WHAT IS EXPECTED: Copy the records below exactly, but leave out any picture they contain.

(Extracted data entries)

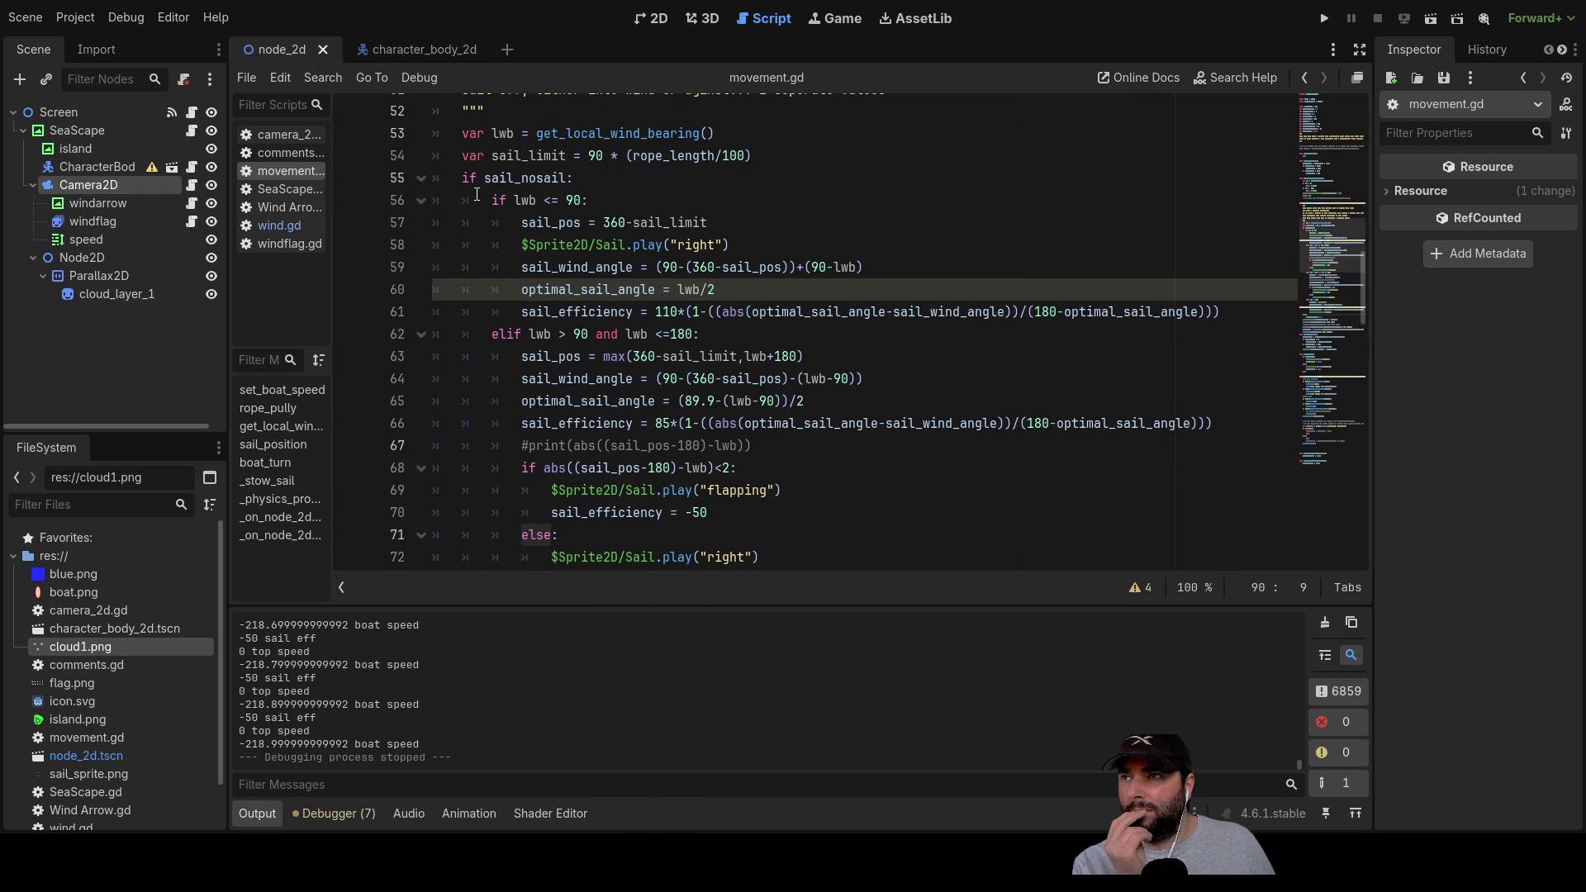
left_click_drag(487, 177, 584, 180)
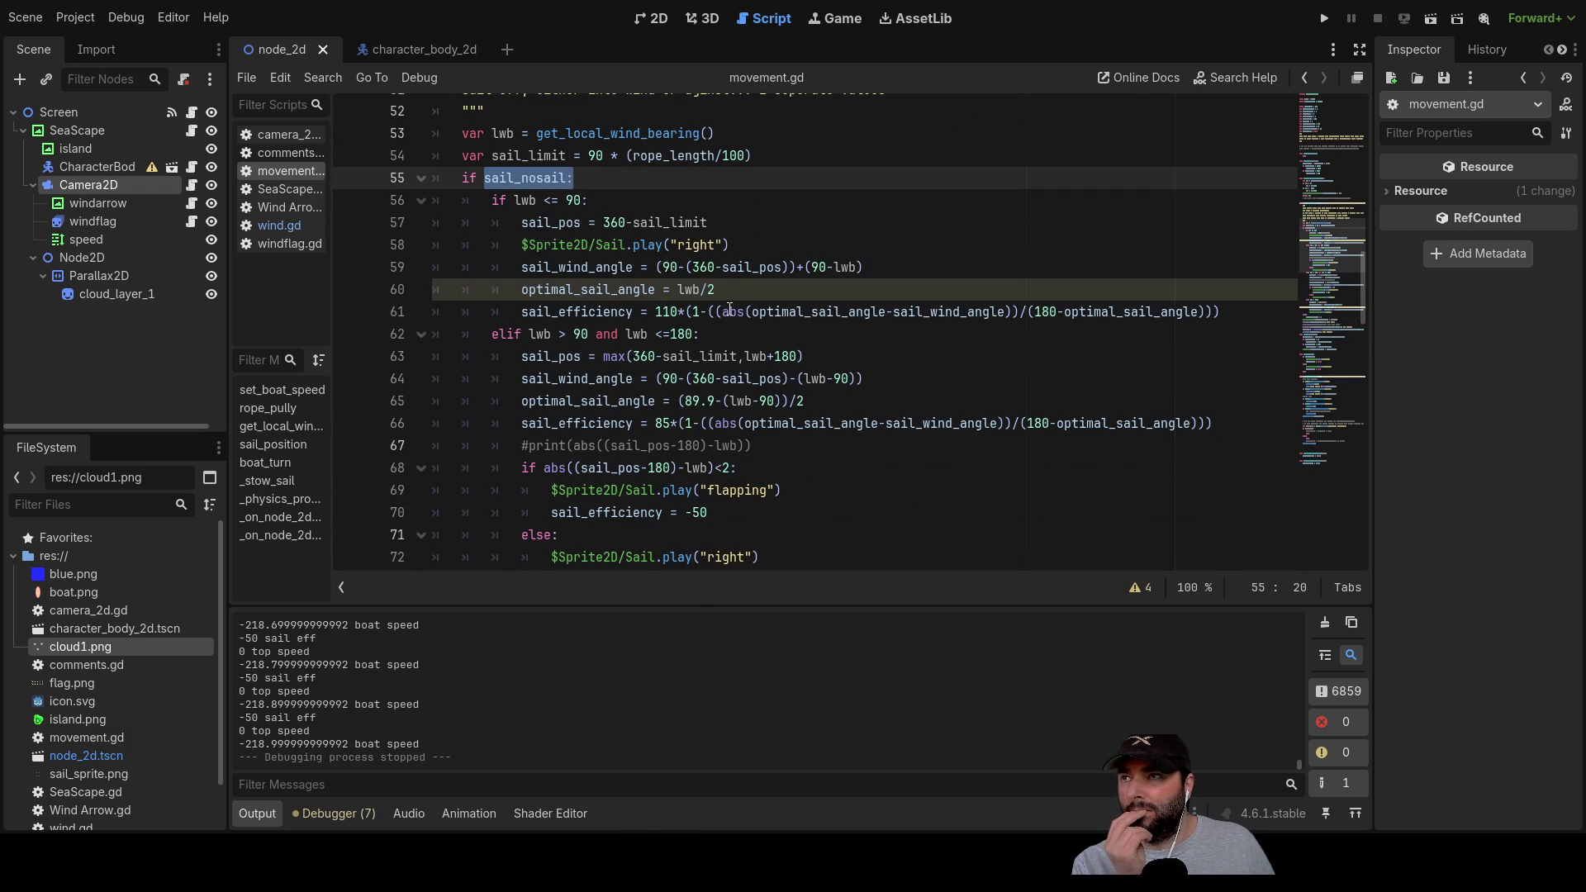
scroll(661, 371, "down", 8)
scroll(590, 444, "down", 3)
scroll(545, 405, "up", 3)
scroll(501, 358, "down", 1)
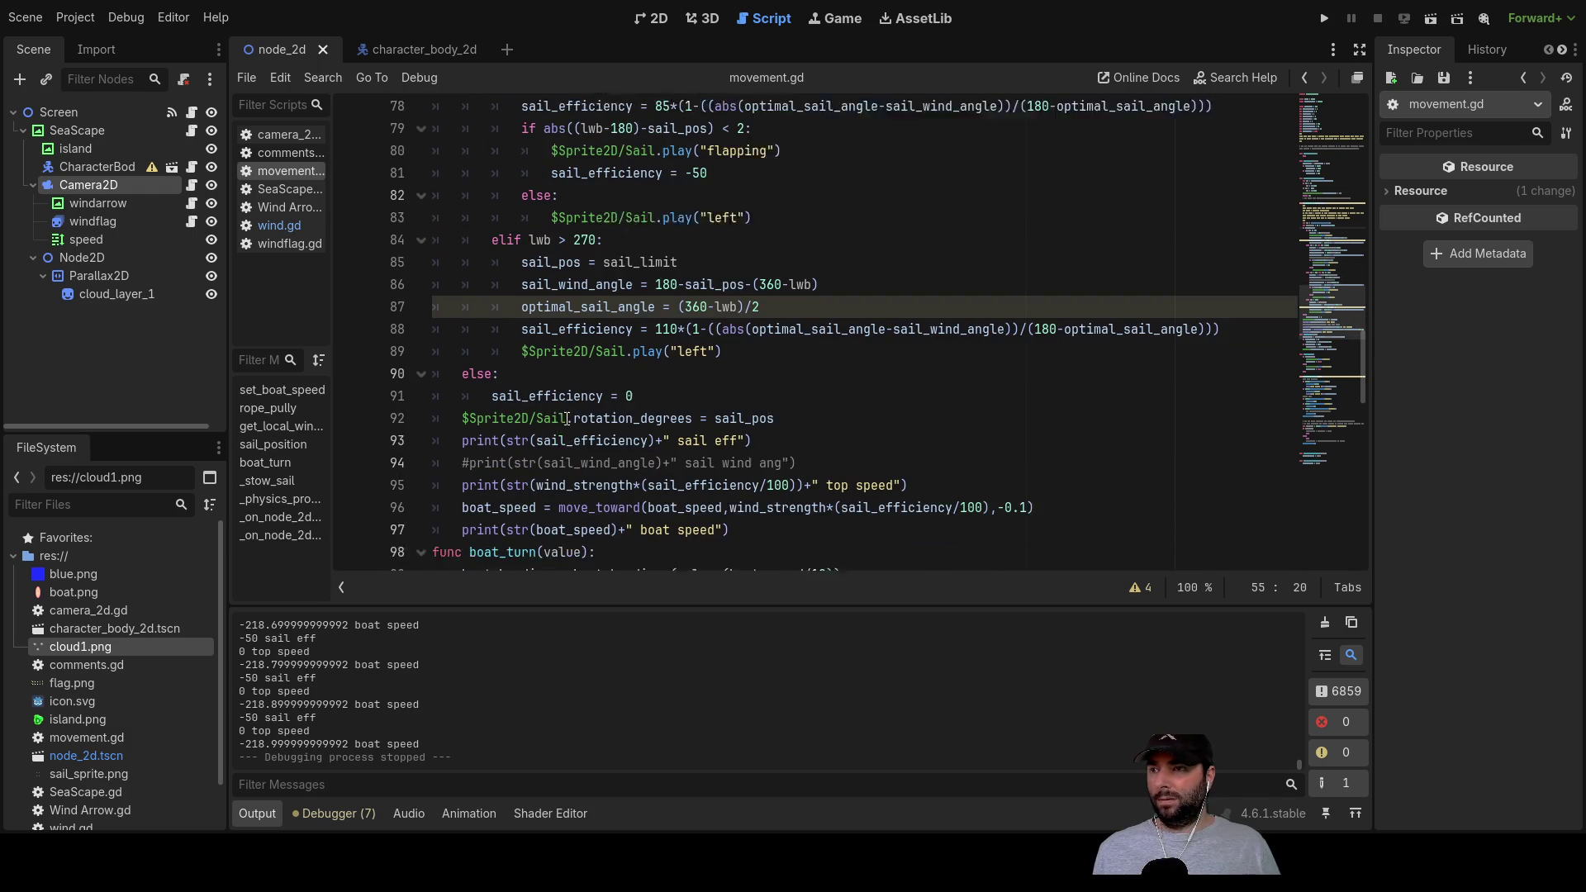
left_click(484, 356)
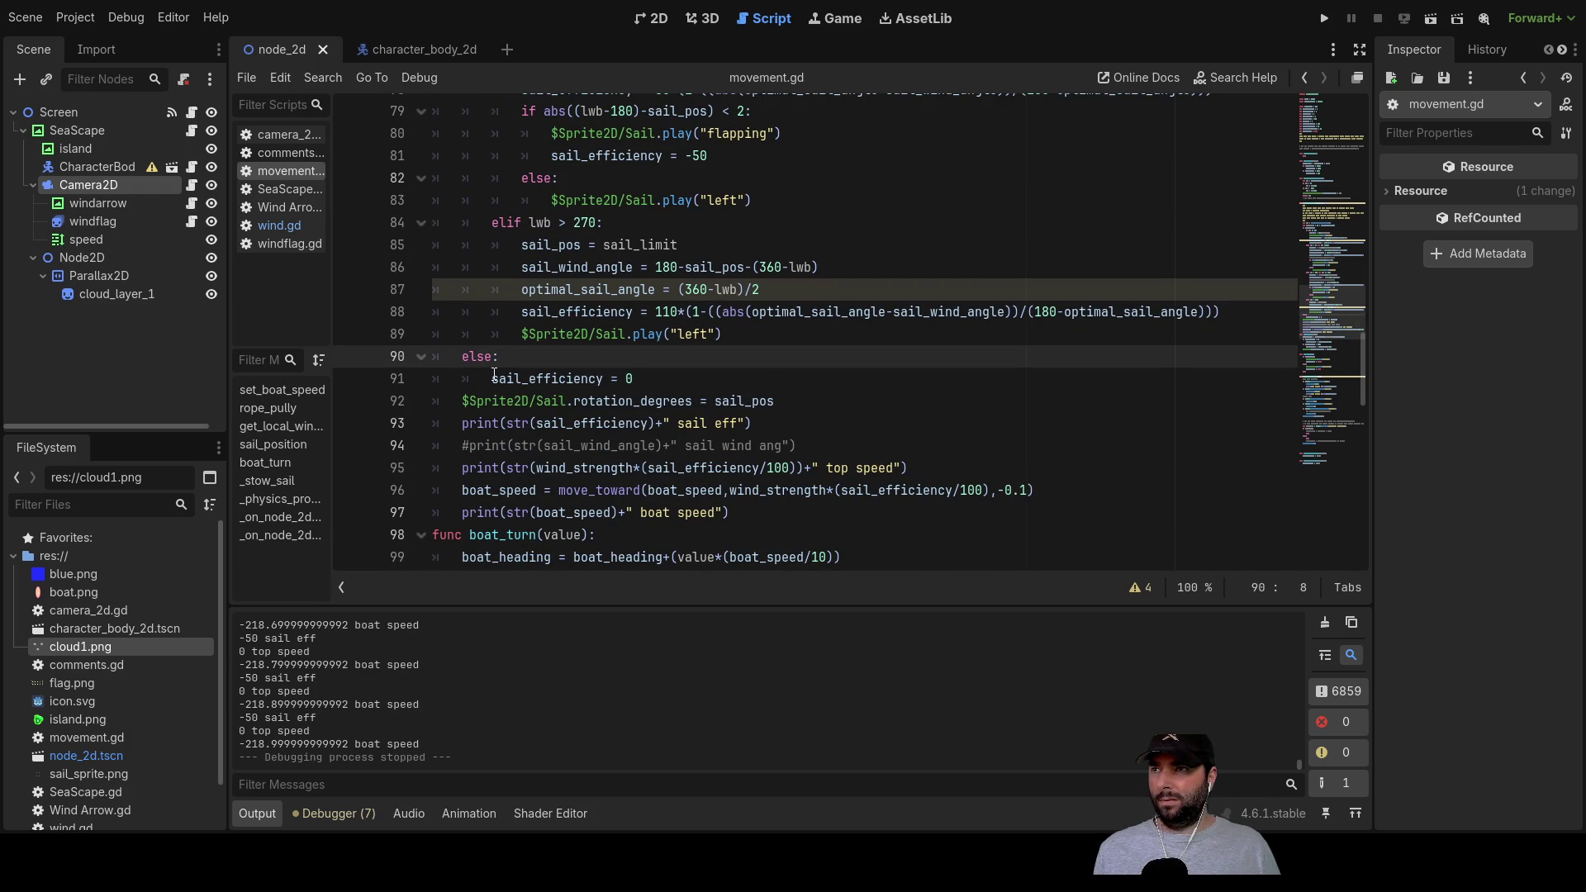
scroll(488, 363, "up", 10)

RESULT OF THIS EXERCISE:
left_click_drag(487, 177, 584, 180)
scroll(661, 371, "down", 8)
scroll(590, 444, "down", 3)
scroll(545, 405, "up", 3)
scroll(501, 358, "down", 1)
left_click(484, 356)
scroll(488, 363, "up", 10)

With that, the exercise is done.